Taiwan health officials are advising the public to pay attention to food sanitation when traveling to areas where typhoid is endemic after reporting a typhoid cluster, the first of the year (computer translated).

The cluster includes a new immigrant woman and her eldest son, visited Indonesia from Aug. 6 to Aug. 19. The husband and youngest son, who traveled to the same area, were not infected.
It is reported that they drank bottled water the whole time in Indonesia; however, they consumed homegrown vegetables which were cooked using well water. Health officials say they were probably exposed due to poor sanitation and hygiene practices.

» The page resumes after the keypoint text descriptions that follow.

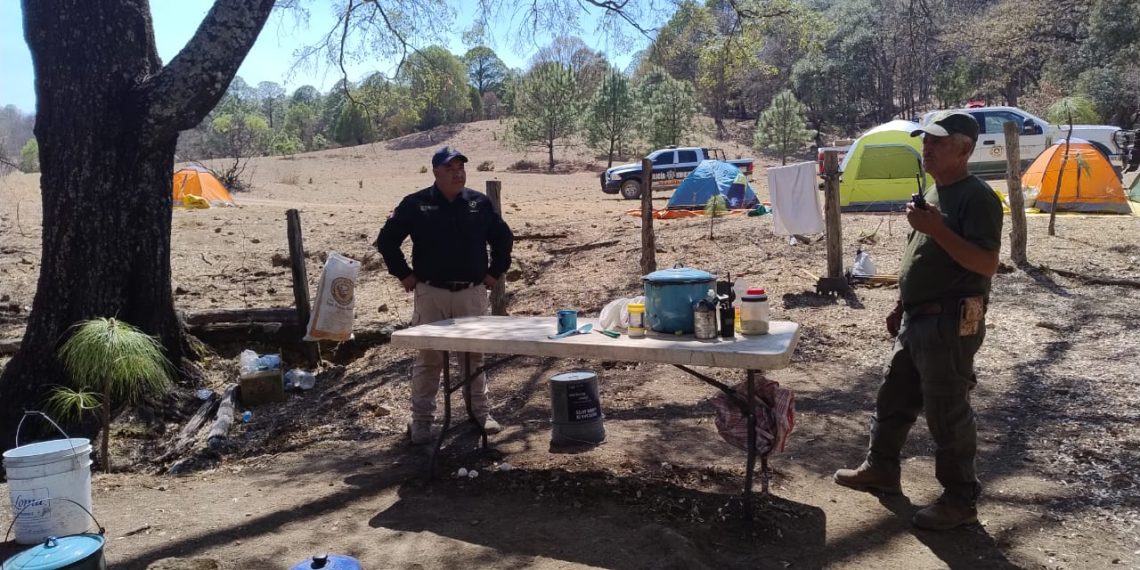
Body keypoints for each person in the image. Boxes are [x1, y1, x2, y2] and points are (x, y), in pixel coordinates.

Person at [833, 111, 1003, 531]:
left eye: (937, 141)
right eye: (925, 140)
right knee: (893, 397)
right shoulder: (936, 190)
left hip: (949, 321)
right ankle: (882, 469)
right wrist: (900, 303)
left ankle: (960, 500)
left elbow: (986, 263)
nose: (927, 147)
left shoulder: (976, 196)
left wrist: (937, 228)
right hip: (917, 317)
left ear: (963, 149)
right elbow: (922, 257)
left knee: (947, 410)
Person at [376, 146, 513, 445]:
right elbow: (386, 241)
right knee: (429, 360)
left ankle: (480, 415)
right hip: (431, 293)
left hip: (471, 294)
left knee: (473, 359)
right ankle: (422, 423)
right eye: (449, 169)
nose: (457, 173)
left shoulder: (479, 203)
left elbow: (504, 239)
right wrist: (404, 274)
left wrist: (494, 273)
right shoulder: (416, 204)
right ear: (436, 172)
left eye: (461, 168)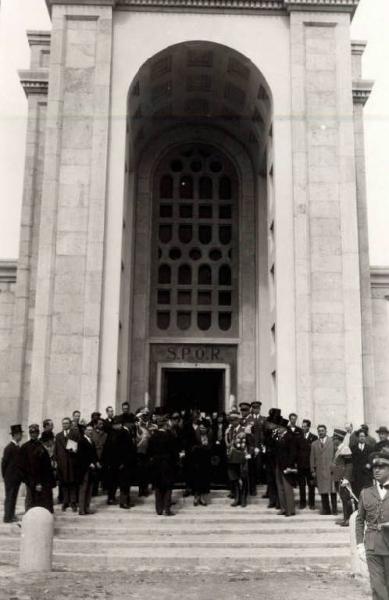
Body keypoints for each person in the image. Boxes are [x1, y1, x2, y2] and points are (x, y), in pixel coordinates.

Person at [355, 448, 389, 600]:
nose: (377, 470)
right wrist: (359, 545)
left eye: (381, 467)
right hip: (372, 545)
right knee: (377, 584)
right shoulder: (366, 492)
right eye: (375, 467)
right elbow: (360, 520)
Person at [18, 424, 55, 513]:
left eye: (35, 432)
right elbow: (22, 466)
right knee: (30, 502)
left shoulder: (42, 446)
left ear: (38, 433)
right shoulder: (24, 447)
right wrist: (32, 482)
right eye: (32, 432)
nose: (33, 434)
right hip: (31, 480)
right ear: (29, 434)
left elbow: (45, 467)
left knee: (43, 503)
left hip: (43, 481)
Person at [148, 415, 178, 516]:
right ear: (165, 424)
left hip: (156, 465)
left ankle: (159, 509)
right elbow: (174, 452)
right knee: (168, 487)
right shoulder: (170, 436)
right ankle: (167, 509)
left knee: (158, 487)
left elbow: (149, 452)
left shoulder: (153, 436)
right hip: (168, 464)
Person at [310, 424, 336, 515]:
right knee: (323, 491)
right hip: (320, 470)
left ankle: (335, 510)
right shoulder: (314, 444)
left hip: (330, 470)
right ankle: (326, 510)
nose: (321, 432)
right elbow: (312, 458)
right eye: (319, 431)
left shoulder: (332, 442)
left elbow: (336, 456)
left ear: (326, 431)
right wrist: (313, 470)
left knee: (333, 491)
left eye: (322, 430)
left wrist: (334, 465)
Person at [330, 428, 354, 527]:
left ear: (338, 439)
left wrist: (346, 478)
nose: (332, 440)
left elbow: (349, 465)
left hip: (343, 479)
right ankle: (345, 518)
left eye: (334, 438)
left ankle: (349, 519)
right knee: (344, 499)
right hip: (338, 478)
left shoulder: (345, 448)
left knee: (346, 499)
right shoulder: (338, 448)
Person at [275, 416, 298, 517]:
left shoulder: (290, 437)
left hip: (286, 467)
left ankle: (290, 510)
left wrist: (289, 466)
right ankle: (283, 508)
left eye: (279, 427)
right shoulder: (279, 437)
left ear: (284, 427)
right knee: (280, 488)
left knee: (287, 488)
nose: (277, 429)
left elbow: (293, 453)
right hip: (279, 465)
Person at [54, 417, 78, 512]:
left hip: (72, 462)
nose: (65, 425)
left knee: (72, 483)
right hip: (62, 463)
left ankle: (73, 502)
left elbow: (77, 448)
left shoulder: (74, 434)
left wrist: (74, 450)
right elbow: (56, 449)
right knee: (63, 483)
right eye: (63, 423)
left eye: (67, 423)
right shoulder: (58, 435)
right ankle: (65, 501)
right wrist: (56, 461)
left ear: (70, 424)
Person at [1, 424, 23, 523]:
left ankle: (11, 515)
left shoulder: (17, 447)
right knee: (10, 497)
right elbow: (4, 463)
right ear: (14, 435)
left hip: (16, 478)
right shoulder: (9, 448)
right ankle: (7, 517)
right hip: (10, 478)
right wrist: (5, 476)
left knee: (13, 497)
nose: (21, 436)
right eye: (19, 434)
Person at [77, 424, 99, 515]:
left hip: (91, 469)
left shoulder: (92, 441)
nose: (90, 432)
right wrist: (89, 464)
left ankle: (87, 507)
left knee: (89, 489)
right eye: (88, 430)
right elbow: (81, 456)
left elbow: (94, 455)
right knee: (83, 489)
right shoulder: (81, 441)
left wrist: (96, 462)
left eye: (91, 430)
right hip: (84, 469)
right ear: (85, 431)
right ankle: (81, 509)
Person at [191, 419, 213, 506]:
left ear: (207, 428)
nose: (202, 429)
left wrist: (208, 447)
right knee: (196, 478)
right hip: (197, 459)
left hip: (206, 459)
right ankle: (196, 497)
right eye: (201, 428)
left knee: (205, 478)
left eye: (204, 428)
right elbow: (191, 446)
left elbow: (212, 445)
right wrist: (199, 447)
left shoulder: (210, 434)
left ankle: (203, 497)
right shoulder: (195, 434)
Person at [297, 419, 317, 510]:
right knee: (301, 485)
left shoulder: (314, 437)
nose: (303, 428)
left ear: (309, 427)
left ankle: (312, 503)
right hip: (301, 465)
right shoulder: (298, 437)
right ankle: (302, 503)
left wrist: (314, 466)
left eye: (305, 426)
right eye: (302, 426)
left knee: (311, 485)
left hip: (310, 466)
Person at [227, 431, 250, 508]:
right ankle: (237, 499)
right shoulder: (233, 441)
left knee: (243, 481)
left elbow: (250, 448)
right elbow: (229, 449)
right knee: (236, 481)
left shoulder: (248, 440)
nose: (240, 438)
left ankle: (243, 499)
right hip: (234, 463)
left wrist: (247, 453)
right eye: (238, 437)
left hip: (243, 463)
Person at [351, 428, 374, 498]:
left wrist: (370, 464)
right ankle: (357, 508)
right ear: (358, 437)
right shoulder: (353, 448)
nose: (362, 438)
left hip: (366, 475)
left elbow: (373, 460)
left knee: (367, 494)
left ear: (365, 437)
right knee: (357, 494)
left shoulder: (370, 448)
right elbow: (351, 461)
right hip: (356, 476)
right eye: (360, 436)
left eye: (363, 436)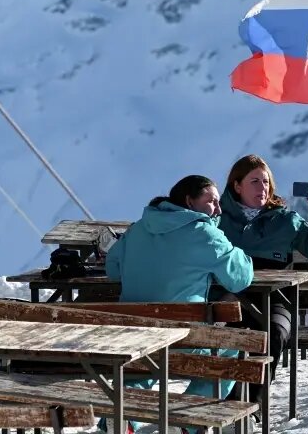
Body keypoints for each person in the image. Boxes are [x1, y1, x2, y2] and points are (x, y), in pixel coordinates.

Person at [105, 175, 253, 434]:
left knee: (144, 364)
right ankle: (186, 424)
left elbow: (113, 269)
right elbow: (239, 278)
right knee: (229, 351)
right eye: (211, 202)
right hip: (181, 342)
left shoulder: (139, 228)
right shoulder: (204, 233)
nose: (218, 209)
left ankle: (124, 419)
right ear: (189, 201)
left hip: (135, 339)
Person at [218, 154, 308, 410]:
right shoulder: (219, 221)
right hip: (232, 297)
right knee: (229, 335)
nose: (262, 188)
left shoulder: (285, 220)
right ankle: (226, 406)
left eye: (265, 182)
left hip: (277, 299)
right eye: (254, 181)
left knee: (274, 332)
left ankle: (248, 407)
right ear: (236, 186)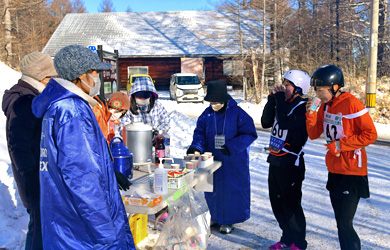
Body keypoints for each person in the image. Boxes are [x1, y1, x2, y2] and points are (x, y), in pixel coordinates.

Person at [31, 44, 136, 249]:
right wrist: (106, 229)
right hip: (81, 230)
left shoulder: (59, 106)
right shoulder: (72, 110)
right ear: (80, 75)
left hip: (66, 221)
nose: (97, 78)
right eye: (95, 72)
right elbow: (81, 176)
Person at [306, 65, 377, 250]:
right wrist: (311, 114)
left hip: (352, 171)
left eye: (320, 90)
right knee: (340, 223)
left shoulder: (352, 103)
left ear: (335, 87)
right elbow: (314, 134)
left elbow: (370, 134)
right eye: (315, 90)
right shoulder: (325, 106)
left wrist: (340, 145)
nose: (317, 94)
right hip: (334, 169)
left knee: (345, 224)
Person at [2, 51, 57, 250]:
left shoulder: (31, 96)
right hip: (34, 177)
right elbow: (19, 145)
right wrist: (33, 178)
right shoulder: (24, 101)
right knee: (39, 226)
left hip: (38, 174)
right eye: (52, 77)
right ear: (42, 77)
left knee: (42, 224)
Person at [187, 80, 257, 234]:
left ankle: (228, 220)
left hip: (233, 160)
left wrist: (232, 146)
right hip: (211, 158)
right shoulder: (207, 114)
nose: (213, 104)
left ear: (224, 99)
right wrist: (196, 147)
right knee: (212, 189)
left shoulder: (238, 113)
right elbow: (199, 132)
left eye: (216, 102)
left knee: (231, 190)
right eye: (211, 102)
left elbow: (250, 133)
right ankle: (215, 216)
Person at [261, 70, 311, 250]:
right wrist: (271, 100)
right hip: (275, 161)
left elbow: (283, 122)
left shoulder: (302, 107)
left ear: (298, 88)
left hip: (291, 164)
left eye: (287, 84)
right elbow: (266, 122)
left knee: (291, 206)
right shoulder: (282, 103)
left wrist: (280, 99)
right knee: (277, 204)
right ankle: (286, 237)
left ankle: (299, 242)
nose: (283, 87)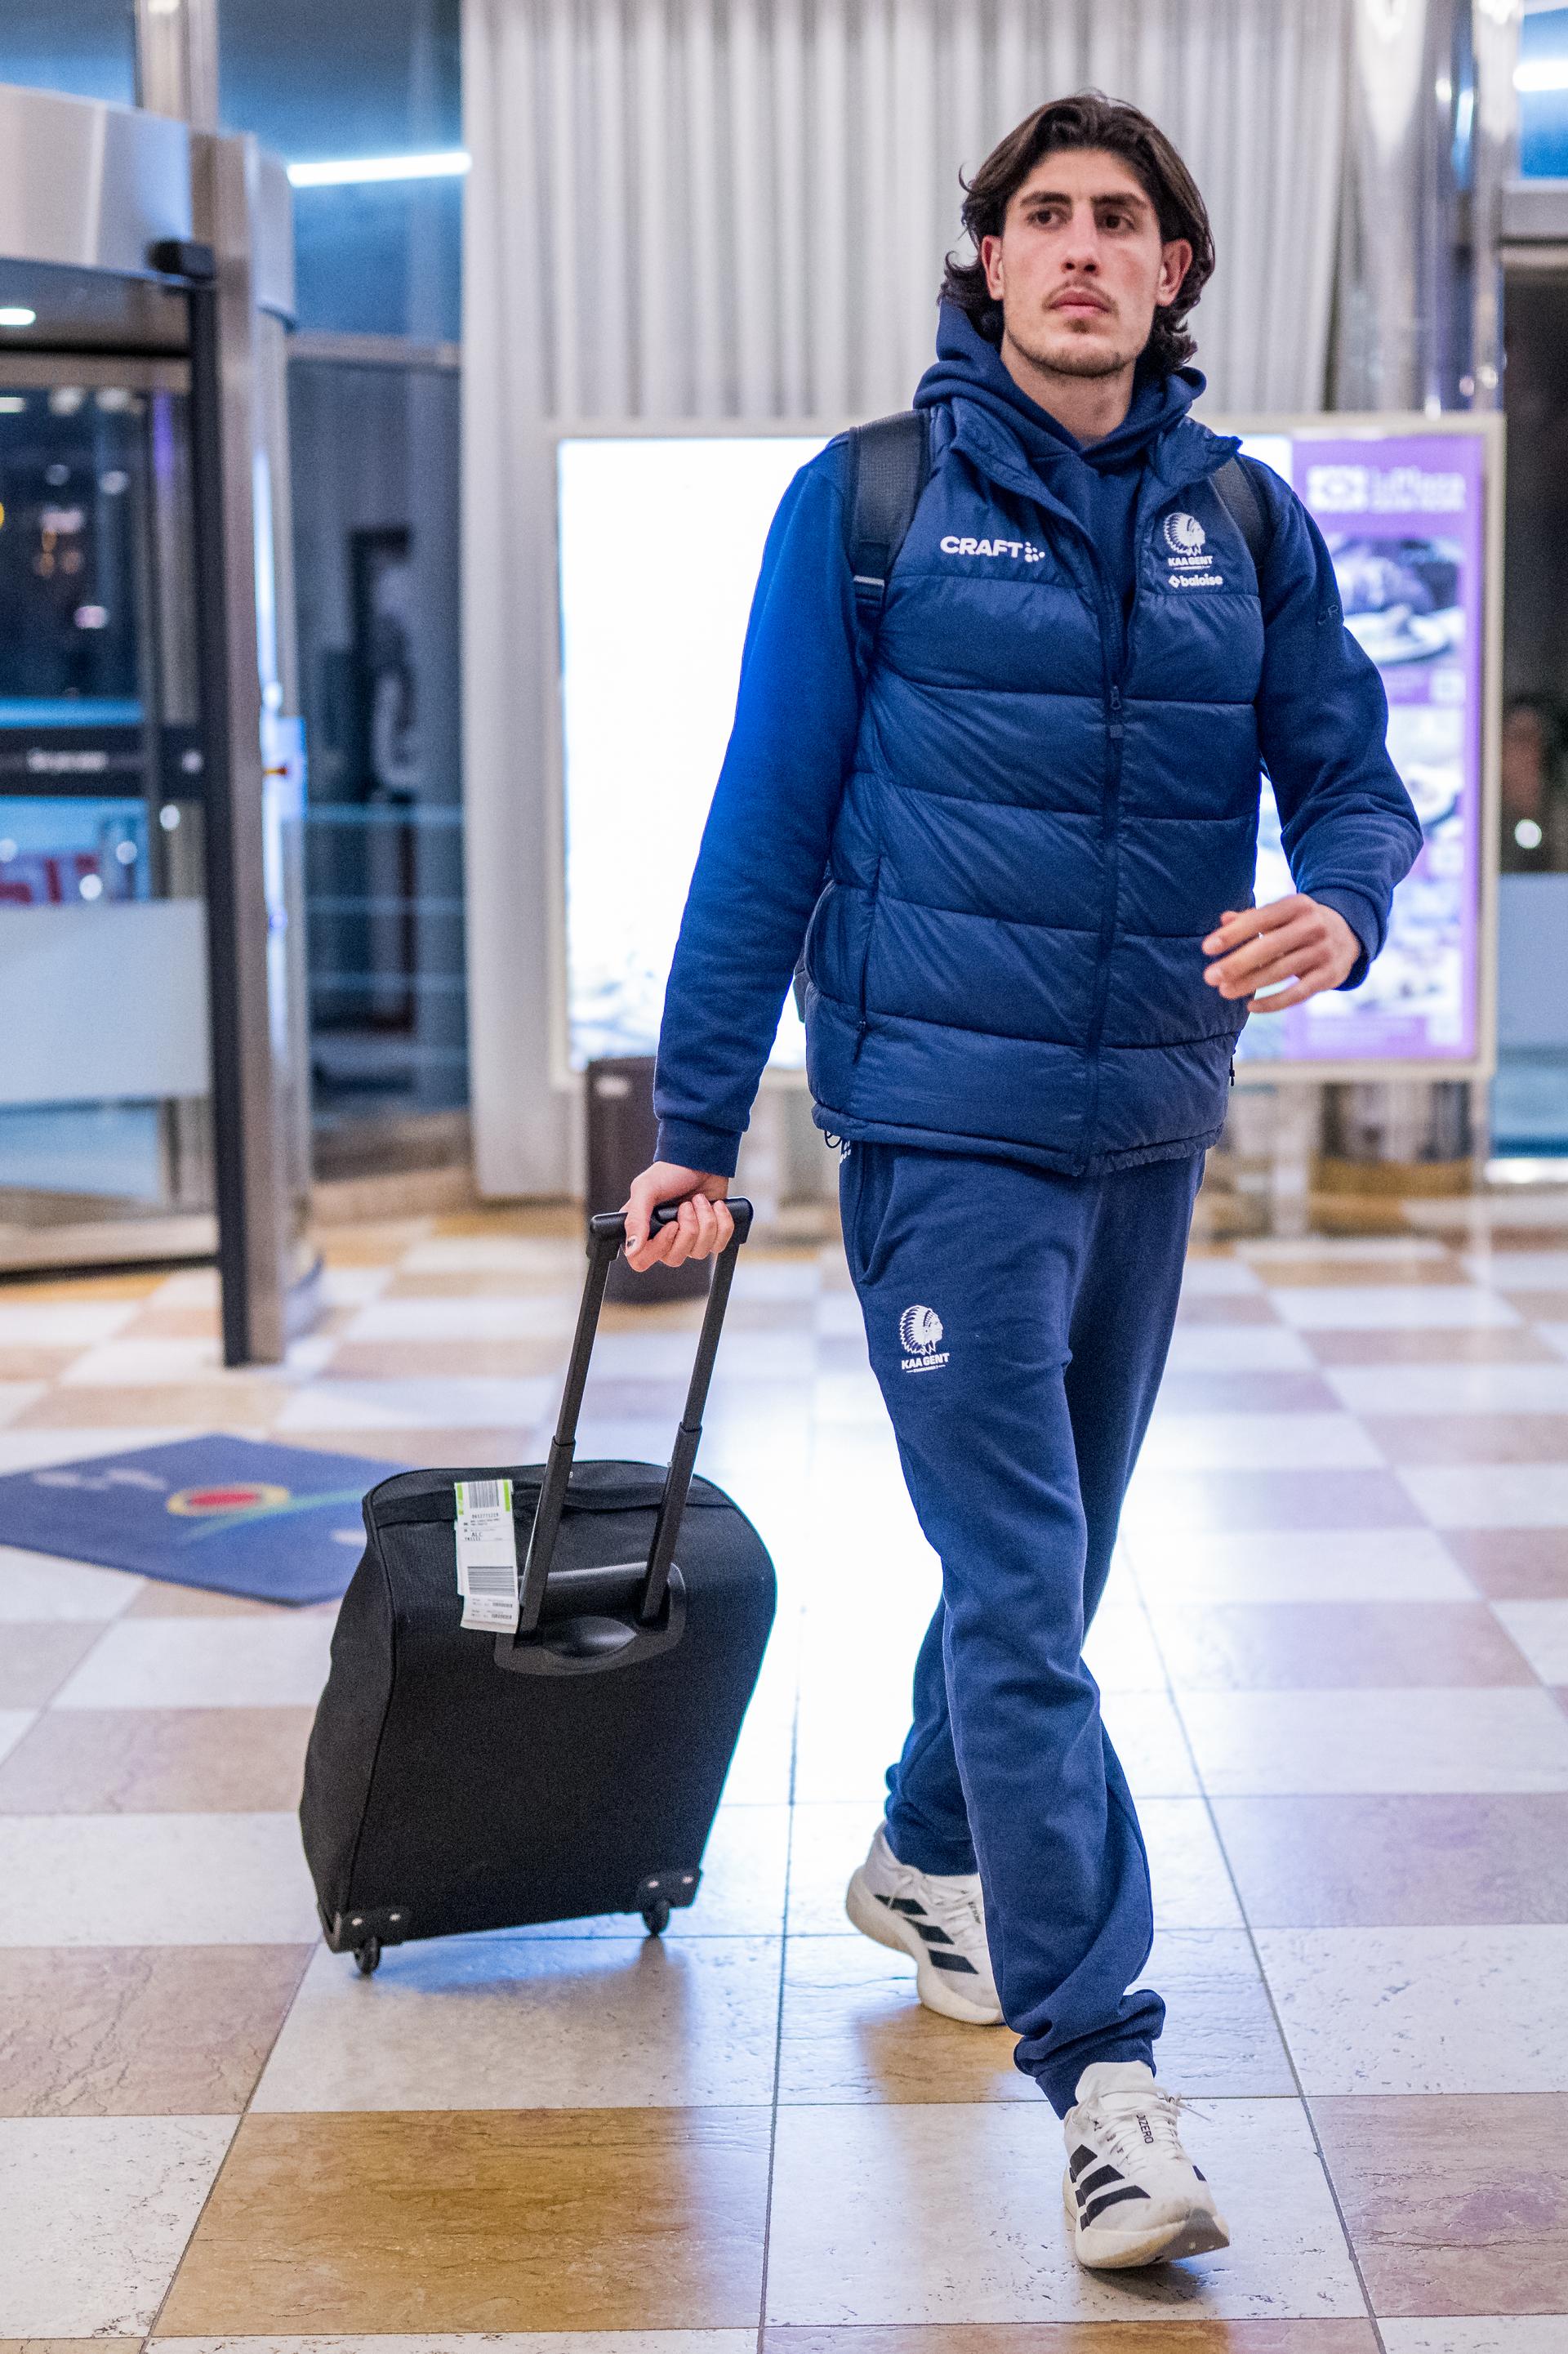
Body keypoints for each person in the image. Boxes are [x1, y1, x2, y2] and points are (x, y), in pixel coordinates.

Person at [622, 91, 1421, 2271]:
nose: (1082, 248)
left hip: (1148, 1124)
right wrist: (693, 1124)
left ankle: (920, 1849)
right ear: (987, 264)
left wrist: (1343, 907)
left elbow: (1356, 784)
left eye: (1121, 219)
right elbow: (768, 816)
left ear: (1175, 271)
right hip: (942, 1135)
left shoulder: (1243, 522)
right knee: (1024, 1582)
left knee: (1043, 1574)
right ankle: (1109, 2082)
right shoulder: (873, 501)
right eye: (1043, 217)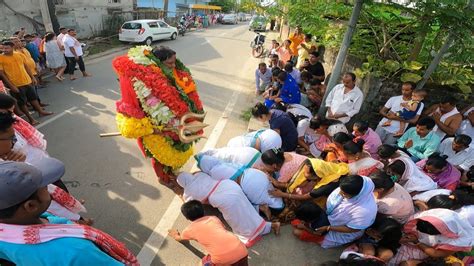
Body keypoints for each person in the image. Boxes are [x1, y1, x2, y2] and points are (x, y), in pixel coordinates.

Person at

Typhoid fever is a potentially life-threatening illness caused by the bacterium Salmonella typhi. Salmonella typhi lives only in humans. Persons with typhoid fever carry the bacteria in their bloodstream and intestinal tract. In addition, a small number of persons, called carriers, recover from typhoid fever but continue to carry the bacteria. Both ill persons and carriers shed S.typhi in their feces.
You can get typhoid fever if you eat food or drink beverages that have been handled by a person who is shedding S. typhi or if sewage contaminated with S. typhi bacteria gets into the water you use for drinking or washing food. Therefore, typhoid fever is more common in areas of the world where handwashing is less frequent and water is likely to be contaminated with sewage.
Typhoid fever can be successfully treated with appropriate antibiotics, and persons given antibiotics usually begin to feel better within 2 to 3 days.